Brownies as cookies are my new fave thing. This recipe is absolutely fabulous, and so easy to whip up. Salted Brownie Cookies comes from the amazing site called Beyond the Butter.
My tips for success are to bake each sheet one at a time. Check the brownie cookies around 8 minutes to ensure they aren’t overbaking. Use a skinny metal spatula to remove from the baking pans after cooling.
Definitely don’t skip the extra chips on top after baking.
If the idea of flaked salt on brownies sounds cray cray to you, I assure you it is a knockout! I strongly recommend. I did skip the espresso powder as I do not have that on hand.
I hope you can make these cookies soon. They are awesome!
Salted Brownie Cookies
Course: Dessert, BakingCuisine: AmericanDifficulty: Medium24
servings15
minutes30
minutesIngredients
1 cup all purpose flour
1 tsp. baking powder
1/8 tsp. salt
2 large eggs (room temperature)
1 large egg yolk (room temperature)
1 cup granulated sugar
1 Tbsp. vegetable oil
1 tsp. vanilla extract
6 Tbsp. unsalted butter
1 cup semi-sweet chocolate chips (plus some for topping cookies)

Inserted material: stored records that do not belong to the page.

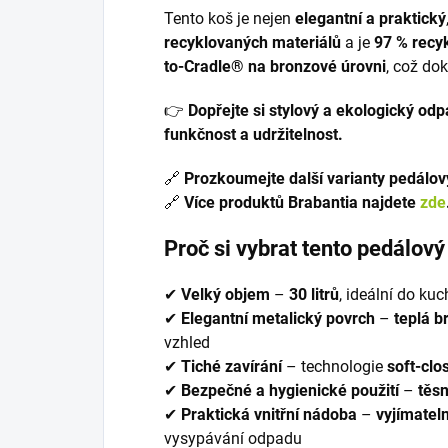
Tento koš je nejen
elegantní a praktický
recyklovaných materiálů
a je
97 % recy
to-Cradle® na bronzové úrovni
, což do
👉
Dopřejte si stylový a ekologický od
funkčnost a udržitelnost.
🔗
Prozkoumejte další varianty pedálo
🔗
Více produktů Brabantia najdete
zde
Proč si vybrat tento pedálový
✔
Velký objem
–
30 litrů
, ideální do ku
✔
Elegantní metalický povrch
–
teplá b
vzhled
✔
Tiché zavírání
– technologie
soft-clo
✔
Bezpečné a hygienické použití
–
těsn
✔
Praktická vnitřní nádoba
–
vyjímatel
vysypávání odpadu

1/4 cup unsweetened cocoa powder
1 tsp. espresso powder (optional)
Sea salt flakes for topping cookies
Directions
- Adjust the oven rack to the 2nd level mark (just above center) and preheat your oven to 350 F. Line two baking sheets with parchment paper or silicone mats. Set to the side.

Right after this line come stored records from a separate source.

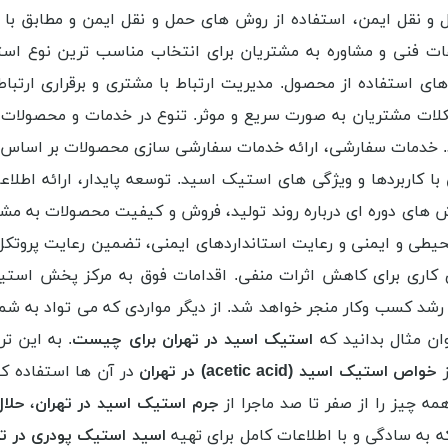
 و نقل ایمن، استفاده از روش های حمل و نقل ایمن و مطابق با
ات فنی و مشاوره به مشتریان برای انتخاب مناسب ترین نوع اس
استفاده از محصول. مدیریت ارتباط با مشتری و برقراری ارتباط م
ات مشتریان به صورت سریع و موثر. تنوع در خدمات و محصولات و
د. خدمات سفارشی، ارائه خدمات سفارشی سازی محصولات بر اساس ن
کاربردها و ویژگی های استیک اسید. توسعه پایدار، ارائه اطلاع
ش های دوره ای درباره روند تولید، فروش و کیفیت محصولات به مش
طی و ایمنی و رعایت استانداردهای ایمنی، تضمین رعایت پروتکل
ی کاری برای کاهش اثرات منفی. اقدامات فوق به مرکز پخش استی
ت و رشد کسب وکار منجر خواهد شد. از دیگر مواردی که می تواد به
وان مثال بدانید که
استیک اسید در تهران برای چیست
. به این ت
ز
خواص
استیک اسید (
acetic acid
) در تهران
در آن ها استفاده کنی
 چیز را از صفر تا صد ماجرا از
جرم استیک اسید در تهران
،
حلال
ه به سادگی و با اطلاعات کامل برای تهیه
اسید استیک پودری در ته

- In a medium bowl, whisk together the all-purpose flour, baking powder and salt. Set to the side.
- Using a hand mixer or stand mixer fitted with the paddle attachment, beat the eggs, egg yolk, granulated sugar, vegetable oil and vanilla extract together on medium high speed until fully combined and frothy.
- Meanwhile, in a small saucepan, heat the semi-sweet chocolate chips and unsalted butter together over medium heat until fully melted and smooth. Remove from the heat and immediately whisk or stir in the unsweetened cocoa powder and espresso powder.

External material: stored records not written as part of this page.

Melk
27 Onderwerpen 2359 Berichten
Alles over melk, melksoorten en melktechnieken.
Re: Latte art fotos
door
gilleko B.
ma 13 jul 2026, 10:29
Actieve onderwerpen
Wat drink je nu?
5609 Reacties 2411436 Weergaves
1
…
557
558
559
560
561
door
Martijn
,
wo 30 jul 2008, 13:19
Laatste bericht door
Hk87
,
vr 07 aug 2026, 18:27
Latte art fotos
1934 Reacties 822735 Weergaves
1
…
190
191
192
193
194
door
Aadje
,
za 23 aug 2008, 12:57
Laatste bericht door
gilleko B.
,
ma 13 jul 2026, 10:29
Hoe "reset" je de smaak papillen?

- Carefully pour the melted chocolate mixture into the wet ingredients and mix until the chocolate is just combined.
- Add in the whisked dry ingredients and mix on low speed until just combined.
- Using a 1 1/2 Tbsp.-size cookie scoop or 2 spoons, scoop the cookie dough out and place onto the baking sheets, leaving about 1 1/2 inches of space between them.
- Sprinkle some sea salt flakes over the top of each cookie, then bake for 8 to 10 minutes at 350 F or until the tops of the cookies have a shiny, crackly top to them.
- Remove from the oven and top with a few additional chocolate chips (optional).
- Let the cookies cool on the baking sheets for about 5 minutes before transferring them to a cooling rack to cool almost completely – because they are really good still warm. Use a spatula to transfer the cookies because they will be very soft.
- Cookies are best kept in a sealed food container at room temperature for up to 2 days.
Please note: The Jersey Girl used three baking sheets so that the cookies had plenty of space. She bakes one tray at a time. She checks the cookies at 8 minutes during baking to make sure they do not burn. She omits the espresso powder. She DEFINITELY tops with extra chips.